In the woods you can easily fall on a piece of wood, creating an impalement.
Or an open fracture. Or both.
What happens if you need to control blood loss while someone runs six miles to where you can get cell service? Or for the two hour wait till help arrives?
Stuff happens...

Another thing I saw hiking through AK, was a guy who almost cut his foot in two front to back by missing an ax swing... of course he was wearing Teva's, which was completely stupid, but anytime someone's using a bladed implement you have potential for injury. Stupid hurts, but it doesn't mean they have to bleed to death too IMHO.
Ok so hiking in the woods you trip and fall on to a pointy stick that tears open your femoral artery thus requiring you to use a tourniquet in order to prevent you from bleeding out on the trail. What are the odds of that really happening? Seems like getting struck by lighting is more likely scenario than getting your artery torn open by a stick from a fall. I googled "hiker bleeds to death" and arguably the only case a tourniquet may have saved any of those people on page 1 of the search results was the guy in 2013 who was attacked by a beaver. Googled "hiker killed by lightning" and that kills WAY more people than bleeding to death on the trail.
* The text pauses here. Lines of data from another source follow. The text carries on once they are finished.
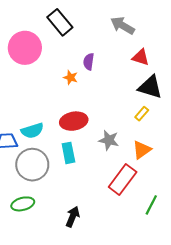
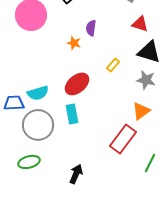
yellow rectangle: (142, 114) -> (113, 65), moved
red ellipse: (74, 121) -> (77, 84), turned -30
gray star: (109, 140) -> (146, 80), moved

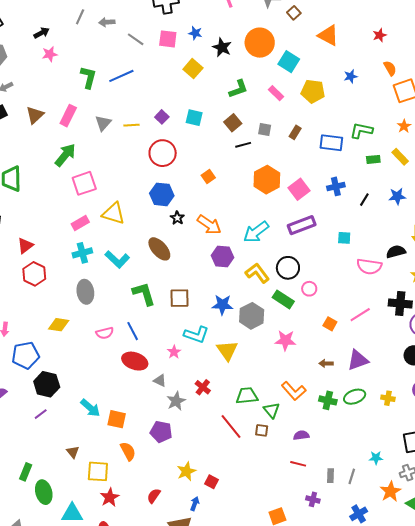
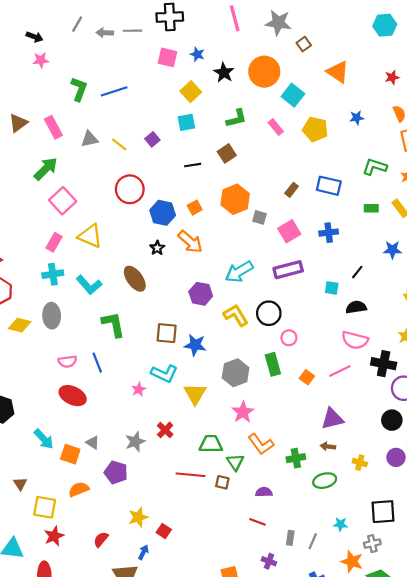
black arrow: (42, 33) -> (34, 37), turned 42
gray line: (136, 39) -> (132, 31), moved, turned -42
pink rectangle: (68, 116) -> (53, 127), turned -60
cyan square: (194, 118) -> (186, 122), moved, turned -30
gray triangle: (103, 123) -> (89, 139), turned 30
yellow line: (131, 125) -> (119, 145), turned 35
gray square: (265, 129) -> (260, 217), moved
green L-shape: (361, 131) -> (375, 167), moved
brown rectangle: (295, 132) -> (292, 190), moved
black line: (243, 145) -> (193, 165), moved
red circle: (163, 153) -> (130, 189), moved
orange hexagon: (267, 180) -> (235, 199), moved
pink square: (84, 183) -> (63, 201), turned -30
blue hexagon: (162, 194) -> (163, 213), moved
black line: (364, 200) -> (357, 272), moved
pink rectangle: (80, 223) -> (54, 242), turned -36
orange arrow: (209, 225) -> (190, 242), moved
black semicircle: (396, 252) -> (356, 307), moved
pink semicircle: (369, 266) -> (355, 340), moved
brown square: (180, 298) -> (167, 333), moved
green rectangle: (283, 299) -> (273, 364), moved, turned 35
gray hexagon: (252, 316) -> (236, 373), moved
yellow diamond: (59, 325) -> (20, 325), moved
pink star: (285, 340) -> (243, 412), moved, turned 30
red ellipse: (135, 361) -> (73, 396), moved
brown arrow: (326, 363) -> (328, 446), moved
gray triangle: (160, 381) -> (93, 442), moved
green ellipse: (355, 397) -> (325, 481), moved
green cross: (328, 400) -> (296, 458), turned -30
red line: (231, 427) -> (191, 475), turned -52
orange semicircle: (128, 451) -> (79, 489), turned -90
orange star: (391, 491) -> (352, 562), turned -30

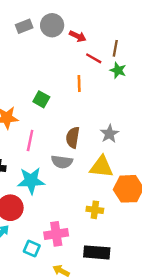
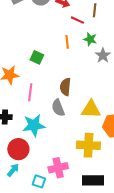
green star: (118, 70) -> (90, 39), moved
gray star: (109, 134) -> (103, 55), moved
gray semicircle: (62, 162) -> (58, 108), turned 66
yellow cross: (95, 210) -> (88, 145), size x1.6

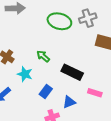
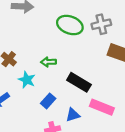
green arrow: (43, 56) -> (49, 62), turned -48
pink rectangle: (95, 93) -> (102, 107), size x1.5

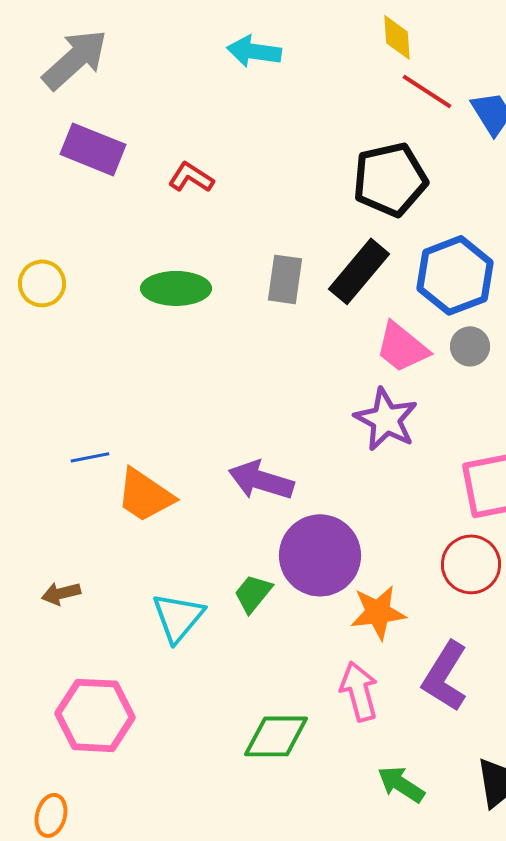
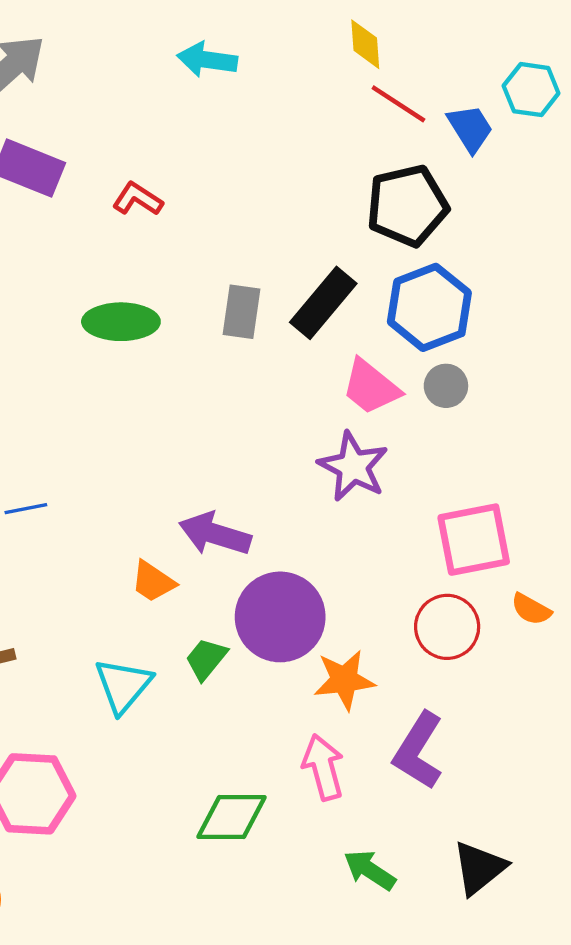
black pentagon: (390, 179) -> (407, 206), moved
orange trapezoid: (145, 495) -> (153, 582), moved, size x0.7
If you're trying to control bleeding from a normal injury a tourniquet is not the right tool for the job 99% of the time. Butterfly closures and pressure dressings will take care of most bleeding problems.

If you feel safer or better carrying a tourniquet don't let my opinion stop you. However don't expect me to not call BS when comments like "What are you going to do for an actual INJURY/wound? Get a SOFT-T tourniquet and wound packing material. "Improvising" here is planning for failure. The belt/stick is well established and not working." are made. These types of injuries don't actually happen in the real world. Injuries that you could reasonably expect to actually occur that tiny FAK would be able to handle.